Questions to ask before you can start building Multi-Agent Systems (MAS)

Stakeholders and Senior Management

What is the specific business domain or problem we are solving? Management must decide if the system should be a "generalist" or a "Vertical Agent"—a highly specialised AI worker optimised for domain-specific tasks like finance, healthcare, or compliance.

What is the budget for security and governance? The sources suggest that enterprise-grade MAS often requires a 20–30% budget allocation specifically for security and compliance.

What are the required compliance frameworks? Decision-makers must define which regulatory standards the agents must adhere to, such as GDPR, SOC2, HIPAA, or ISO 42001.

What is the expected ROI? Management needs to evaluate if the potential for reduced downtime (e.g., 42% in manufacturing) or increased efficiency justifies the deployment costs.

Product Managers (PMs)

What is the evaluation dataset? PMs must define the specific questions users will ask to create an evaluation dataset, which is the cornerstone for designing and testing the system.

How should we partition the data logically? PMs must decide how to break down databases (e.g., separating Finance, HR, and Marketing) so that a router-based system can reduce the search space and improve accuracy.

Who should have access to what information? PMs must define the Role-Based Access Control (RBAC) policies to prevent sensitive documents from being available to all users within a vector database.

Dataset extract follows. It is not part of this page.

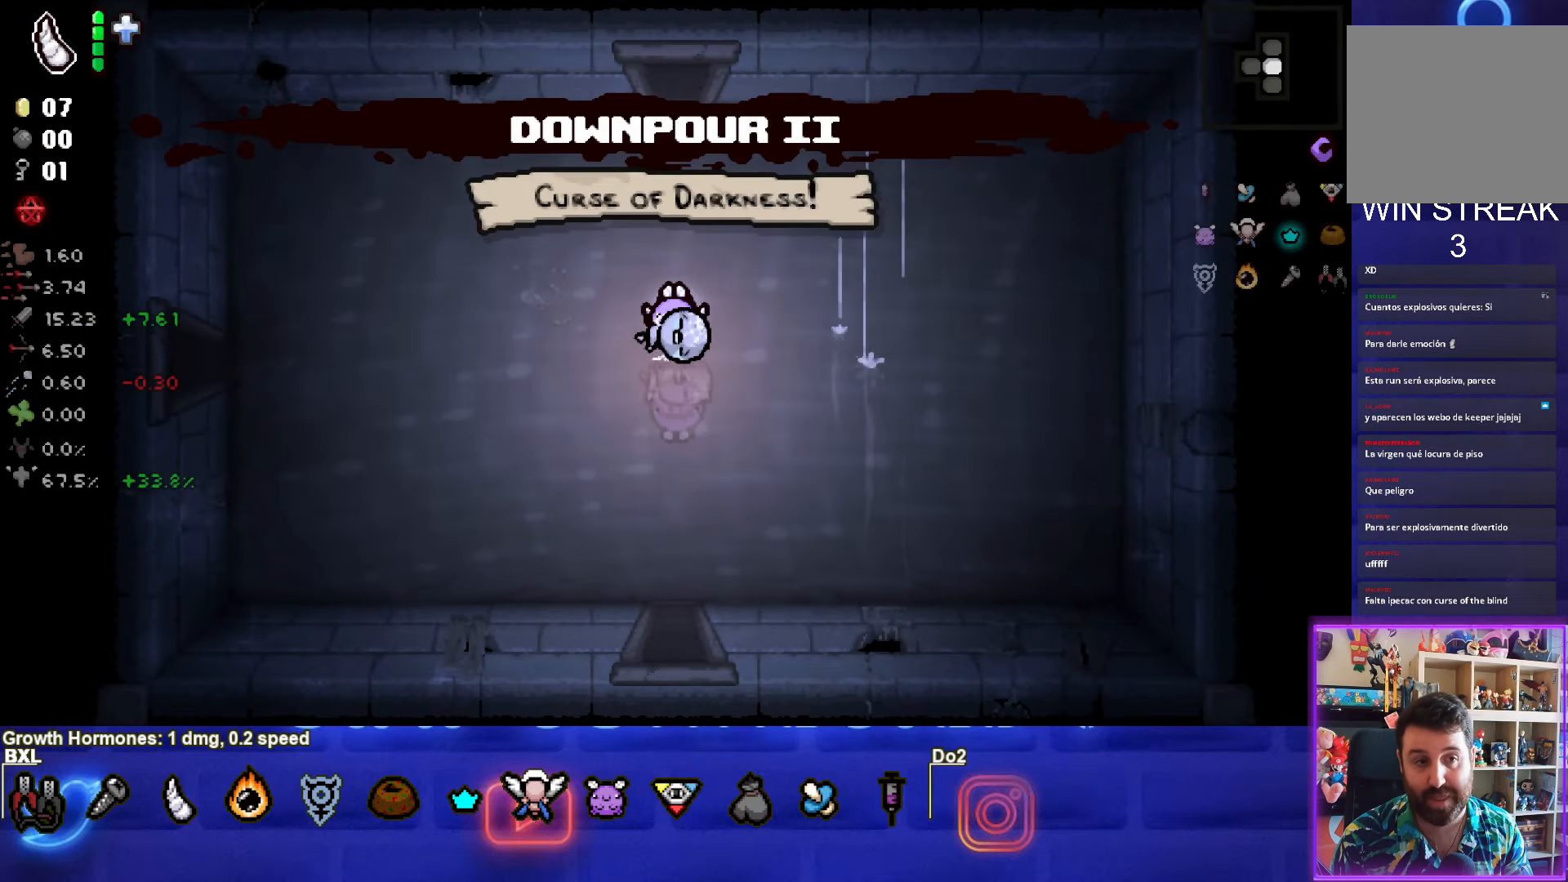
{"buttons": [], "left_stick": "down", "events": [[367, "left_stick", "down"]]}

When should a human step in? PMs need to design Human-in-the-Loop workflows for high-stakes decisions, approvals, or when agents encounter decision conflicts.

Technical Architects and Engineers

Which orchestration pattern is most appropriate? Architects must choose between Centralised (best for control/governance), Decentralised (best for scale/fault tolerance), or Hierarchical architectures.

Which communication protocol will be used? The team must decide on standards like Google’s Agent-to-Agent (A2A) Protocol for interoperability or Anthropic’s Model Context Protocol (MCP) for data connections.

How will we manage memory at scale? Engineers must design a system that balances short-term memory (for immediate tasks) and long-term memory (for persistent context) without overwhelming the system's context window.

How do we resolve decision conflicts? Technical teams need a protocol for when agents produce contradictory outputs, such as using a majority vote, a meta-agent reviewer, or human escalation.

What is the observability strategy? Since agents are non-deterministic, architects must implement distributed tracing (e.g., Jaeger) and centralised logging to monitor health and detect anomalies.

Security and Compliance Officers

How do we defend against novel threat vectors? Officers must plan mitigations for prompt injection, memory poisoning, and model poisoning.

How do we ensure PII protection? The system must have built-in mechanisms for PII detection and masking before data is processed by the LLM or stored in logs.